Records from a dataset
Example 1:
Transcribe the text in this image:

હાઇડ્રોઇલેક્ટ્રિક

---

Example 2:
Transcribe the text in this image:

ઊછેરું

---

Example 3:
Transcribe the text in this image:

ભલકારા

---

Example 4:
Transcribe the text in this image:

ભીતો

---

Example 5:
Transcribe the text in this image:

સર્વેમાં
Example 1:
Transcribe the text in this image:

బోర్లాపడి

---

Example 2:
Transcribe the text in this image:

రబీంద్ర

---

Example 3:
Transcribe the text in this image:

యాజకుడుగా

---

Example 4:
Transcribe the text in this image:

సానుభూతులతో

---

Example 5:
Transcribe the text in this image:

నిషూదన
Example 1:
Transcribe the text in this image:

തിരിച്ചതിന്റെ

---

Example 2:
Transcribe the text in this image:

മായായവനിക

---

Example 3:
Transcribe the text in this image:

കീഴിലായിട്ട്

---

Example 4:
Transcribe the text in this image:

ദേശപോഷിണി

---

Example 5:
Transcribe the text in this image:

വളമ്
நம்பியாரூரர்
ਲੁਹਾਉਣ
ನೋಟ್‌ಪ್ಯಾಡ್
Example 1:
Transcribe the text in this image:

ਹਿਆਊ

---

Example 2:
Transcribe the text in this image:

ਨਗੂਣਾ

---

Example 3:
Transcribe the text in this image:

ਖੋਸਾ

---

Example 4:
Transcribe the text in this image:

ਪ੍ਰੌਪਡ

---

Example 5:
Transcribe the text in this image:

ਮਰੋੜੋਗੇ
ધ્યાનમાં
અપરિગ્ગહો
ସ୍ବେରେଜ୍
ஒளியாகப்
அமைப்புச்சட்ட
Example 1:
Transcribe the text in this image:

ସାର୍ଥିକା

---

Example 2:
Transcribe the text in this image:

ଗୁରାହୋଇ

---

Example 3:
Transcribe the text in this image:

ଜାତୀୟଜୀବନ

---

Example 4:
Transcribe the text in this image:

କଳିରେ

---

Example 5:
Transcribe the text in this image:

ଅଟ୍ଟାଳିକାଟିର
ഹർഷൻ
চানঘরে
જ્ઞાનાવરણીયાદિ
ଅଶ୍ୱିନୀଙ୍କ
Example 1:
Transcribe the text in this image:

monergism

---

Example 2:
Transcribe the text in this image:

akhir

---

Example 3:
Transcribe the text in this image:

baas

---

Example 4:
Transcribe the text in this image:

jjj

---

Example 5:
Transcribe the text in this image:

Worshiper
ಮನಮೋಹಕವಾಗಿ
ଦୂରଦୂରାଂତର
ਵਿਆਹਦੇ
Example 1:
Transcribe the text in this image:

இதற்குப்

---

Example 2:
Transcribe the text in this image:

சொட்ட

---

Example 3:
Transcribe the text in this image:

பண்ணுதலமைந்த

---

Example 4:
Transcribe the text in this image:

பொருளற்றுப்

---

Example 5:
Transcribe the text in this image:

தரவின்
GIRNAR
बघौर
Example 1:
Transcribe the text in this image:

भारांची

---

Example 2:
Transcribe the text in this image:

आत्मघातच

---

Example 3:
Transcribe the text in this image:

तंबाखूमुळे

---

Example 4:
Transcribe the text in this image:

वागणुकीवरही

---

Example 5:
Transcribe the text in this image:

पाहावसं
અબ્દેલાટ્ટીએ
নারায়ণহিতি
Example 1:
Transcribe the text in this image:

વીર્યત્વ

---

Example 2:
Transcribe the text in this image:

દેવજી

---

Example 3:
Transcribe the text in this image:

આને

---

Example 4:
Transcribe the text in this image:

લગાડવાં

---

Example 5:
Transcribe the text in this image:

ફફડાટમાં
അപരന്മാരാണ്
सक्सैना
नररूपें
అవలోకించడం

Exercise prompt: All lines of the data above must be returned exactly.

Your solution:
Example 1:
Transcribe the text in this image:

હાઇડ્રોઇલેક્ટ્રિક

---

Example 2:
Transcribe the text in this image:

ઊછેરું

---

Example 3:
Transcribe the text in this image:

ભલકારા

---

Example 4:
Transcribe the text in this image:

ભીતો

---

Example 5:
Transcribe the text in this image:

સર્વેમાં
Example 1:
Transcribe the text in this image:

బోర్లాపడి

---

Example 2:
Transcribe the text in this image:

రబీంద్ర

---

Example 3:
Transcribe the text in this image:

యాజకుడుగా

---

Example 4:
Transcribe the text in this image:

సానుభూతులతో

---

Example 5:
Transcribe the text in this image:

నిషూదన
Example 1:
Transcribe the text in this image:

തിരിച്ചതിന്റെ

---

Example 2:
Transcribe the text in this image:

മായായവനിക

---

Example 3:
Transcribe the text in this image:

കീഴിലായിട്ട്

---

Example 4:
Transcribe the text in this image:

ദേശപോഷിണി

---

Example 5:
Transcribe the text in this image:

വളമ്
நம்பியாரூரர்
ਲੁਹਾਉਣ
ನೋಟ್‌ಪ್ಯಾಡ್
Example 1:
Transcribe the text in this image:

ਹਿਆਊ

---

Example 2:
Transcribe the text in this image:

ਨਗੂਣਾ

---

Example 3:
Transcribe the text in this image:

ਖੋਸਾ

---

Example 4:
Transcribe the text in this image:

ਪ੍ਰੌਪਡ

---

Example 5:
Transcribe the text in this image:

ਮਰੋੜੋਗੇ
ધ્યાનમાં
અપરિગ્ગહો
ସ୍ବେରେଜ୍
ஒளியாகப்
அமைப்புச்சட்ட
Example 1:
Transcribe the text in this image:

ସାର୍ଥିକା

---

Example 2:
Transcribe the text in this image:

ଗୁରାହୋଇ

---

Example 3:
Transcribe the text in this image:

ଜାତୀୟଜୀବନ

---

Example 4:
Transcribe the text in this image:

କଳିରେ

---

Example 5:
Transcribe the text in this image:

ଅଟ୍ଟାଳିକାଟିର
ഹർഷൻ
চানঘরে
જ્ઞાનાવરણીયાદિ
ଅଶ୍ୱିନୀଙ୍କ
Example 1:
Transcribe the text in this image:

monergism

---

Example 2:
Transcribe the text in this image:

akhir

---

Example 3:
Transcribe the text in this image:

baas

---

Example 4:
Transcribe the text in this image:

jjj

---

Example 5:
Transcribe the text in this image:

Worshiper
ಮನಮೋಹಕವಾಗಿ
ଦୂରଦୂରାଂତର
ਵਿਆਹਦੇ
Example 1:
Transcribe the text in this image:

இதற்குப்

---

Example 2:
Transcribe the text in this image:

சொட்ட

---

Example 3:
Transcribe the text in this image:

பண்ணுதலமைந்த

---

Example 4:
Transcribe the text in this image:

பொருளற்றுப்

---

Example 5:
Transcribe the text in this image:

தரவின்
GIRNAR
बघौर
Example 1:
Transcribe the text in this image:

भारांची

---

Example 2:
Transcribe the text in this image:

आत्मघातच

---

Example 3:
Transcribe the text in this image:

तंबाखूमुळे

---

Example 4:
Transcribe the text in this image:

वागणुकीवरही

---

Example 5:
Transcribe the text in this image:

पाहावसं
અબ્દેલાટ્ટીએ
নারায়ণহিতি
Example 1:
Transcribe the text in this image:

વીર્યત્વ

---

Example 2:
Transcribe the text in this image:

દેવજી

---

Example 3:
Transcribe the text in this image:

આને

---

Example 4:
Transcribe the text in this image:

લગાડવાં

---

Example 5:
Transcribe the text in this image:

ફફડાટમાં
അപരന്മാരാണ്
सक्सैना
नररूपें
అవలోకించడం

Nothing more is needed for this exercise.